Auch dürfte das Klinikum Heidelberg stärker mit den Folgekosten belastet werden. Kurz nach Fertigstellung beider Gebäude können Energie-Verbrauchswerte zwar noch nicht miteinander verglichen werden. Die Merkmale der Heidelberger Klinik deuten aber auf höhere Betriebskosten hin:

  • höherer Anteil an umbautem Raum im Verhältnis zur Nutzfläche,
  • Glasfassade,
  • Einbau von zusätzlichen Umluft-Klimageräten, um eine Überhitzung im Sommer zu vermeiden.

4 Bewertung und Empfehlung

Der Rechnungshof verkennt nicht, dass die Spendengelder für den Bau der Kinderklinik auch den Zweck hatten, mit einer entsprechenden architektonischen Ausgestaltung eine hohe Aufenthaltsqualität für die Patienten und ihre Angehörigen zu schaffen. Dennoch darf bei der Beurteilung nicht vergessen werden, dass die Baukosten weit überwiegend, nämlich zu 70 Prozent, aus öffentlichen Mitteln finanziert wurden.

Der Vergleich mit dem bescheideneren Leipziger Neubau soll aufzeigen, mit welch unterschiedlichen Konzepten eine im Grunde gleiche Bauaufgabe angegangen werden kann. In Leipzig standen die Kosten im Vordergrund. Der Bauherr hatte den besonderen Anreiz zur Kostenoptimierung, weil eingesparte Baukosten in seinem Budget verblieben. Das günstige Ergebnis wurde durch ein striktes Controlling und Hinterfragen von baulichen Standards erreicht. Es entstanden augenscheinlich dennoch Qualitäten, die weder erhöhte Energieverbräuche noch überhöhte Unterhaltskosten erwarten lassen.

In Heidelberg gab es durch einen von vorneherein großzügig berechneten Kostenrahmen ausreichend Mittel, um Planungsänderungen und auch hohe bauliche Standards umsetzen zu können. Zwänge zur Kostenoptimierung bestanden nicht. Die Mitfinanzierung von dritter Seite führte nicht zu besserer Kostendisziplin, sondern eher zu mehr Großzügigkeit.

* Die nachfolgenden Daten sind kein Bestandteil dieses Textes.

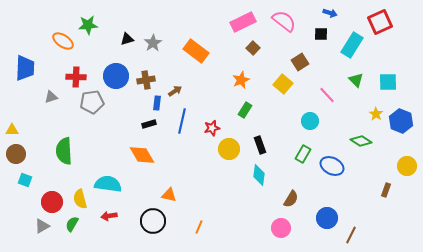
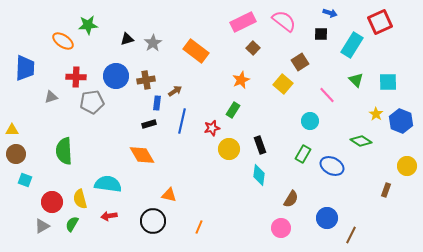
green rectangle at (245, 110): moved 12 px left
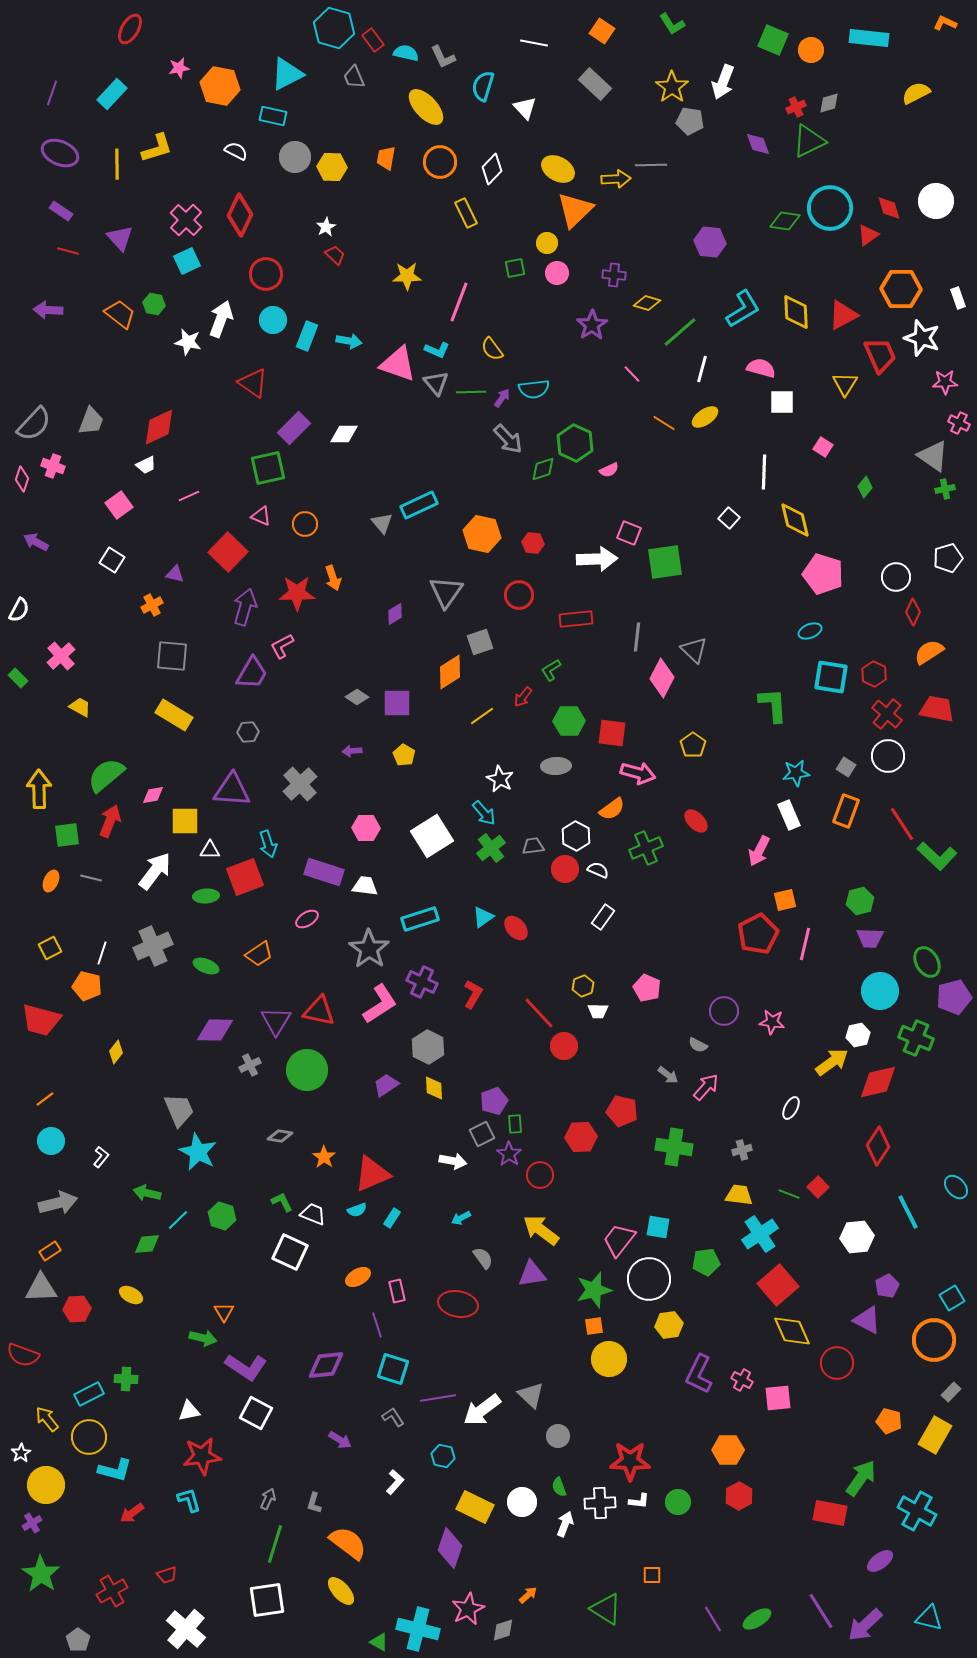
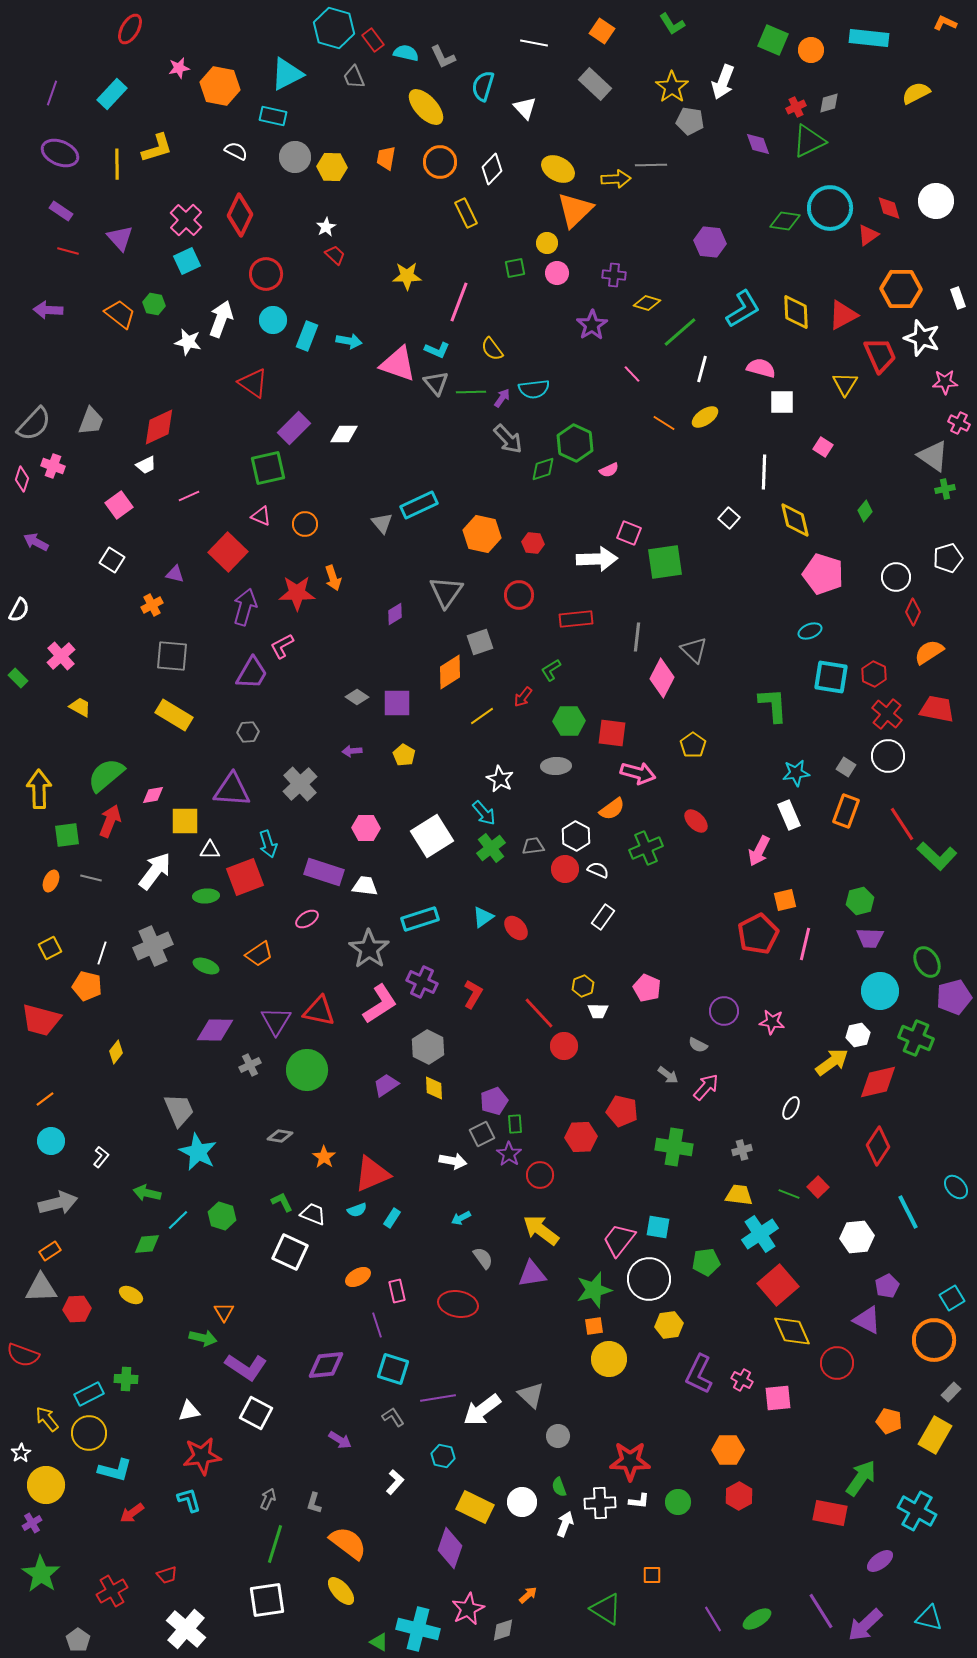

Der Vergleich zeigt, dass die Kostenplanungsinstrumente im staatlichen Hochbau zu große finanzielle Spielräume eröffnen. Die dadurch ermöglichten Baustandards sind kritisch zu hinterfragen. In das Rechenwerk der Richtlinien für die Baukostenplanung sollten besonders aufwendige Projekte, wie die Kinderklinik Heidelberg, nicht einfließen. Sie führen sonst tendenziell zu einem immer höheren Niveau der Programm- und Objektkosten künftiger Planungen. Bauten, die durch Spenden wesentlich mitfinanziert werden, sollten grundsätzlich nicht in das Rechenwerk der Richtlinien für die Baukostenplanung einfließen.

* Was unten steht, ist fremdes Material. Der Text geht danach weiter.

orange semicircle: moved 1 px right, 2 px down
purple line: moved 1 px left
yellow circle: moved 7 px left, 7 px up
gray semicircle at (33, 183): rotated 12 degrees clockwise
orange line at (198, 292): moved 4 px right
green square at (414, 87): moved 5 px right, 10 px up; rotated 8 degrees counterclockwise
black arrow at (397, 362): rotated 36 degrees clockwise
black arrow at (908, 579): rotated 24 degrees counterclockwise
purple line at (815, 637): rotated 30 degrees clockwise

5 Stellungnahme des Ministeriums

Das Finanzministerium wies in seiner Stellungnahme auf mehrere Sonderfaktoren hin, die zu den gegenüber dem Leipziger Projekt höheren Kosten beitrugen. Erhebliche Auswirkungen auf die Kosten habe die unterschiedliche Einbindung in den Gesamtkontext des jeweiligen Klinikums. Grundlegende strukturelle Vorgaben des Heidelberger Klinikrings, wie offene Bauweise, unterirdische Infrastrukturanbindung und die Bindung durch Geschosshöhen der Nachbargebäude, bewirkten Kosten, die bei einem Vergleich der Bauwerkskosten berücksichtigt werden müssten.

Kritisch wertete das Finanzministerium die Kosteneinsparungen in Leipzig durch Absenkung baulicher Standards. Es sieht hierdurch das Nachhaltigkeitsprinzip gefährdet zugunsten kurzfristiger, aus betriebswirtschaftlichen Gründen präferierter Nutzerinteressen. Das Heidelberger Projekt habe hingegen bauliche und technische Details qualitätvoll, aber nicht aufwendig umgesetzt. Für die Architekten und Ingenieure habe kein Anlass für

Planänderungen bestanden, da die veranschlagten Kosten nicht überschritten und die Wirtschaftlichkeitskriterien eingehalten seien.

In das Rechenwerk der Richtlinien für die Baukostenplanung flößen neben teuren Objekten auch kostengünstige Objekte ein, sodass sich durch die Aufnahme eines Objektes wie der Kinderklinik Heidelberg keine Auswirkungen im Sinne eines immer höheren Kostenniveaus im staatlichen Hochbau ergäben.

6 Schlussbemerkung

Der Rechnungshof bleibt bei seiner Bewertung und Empfehlung.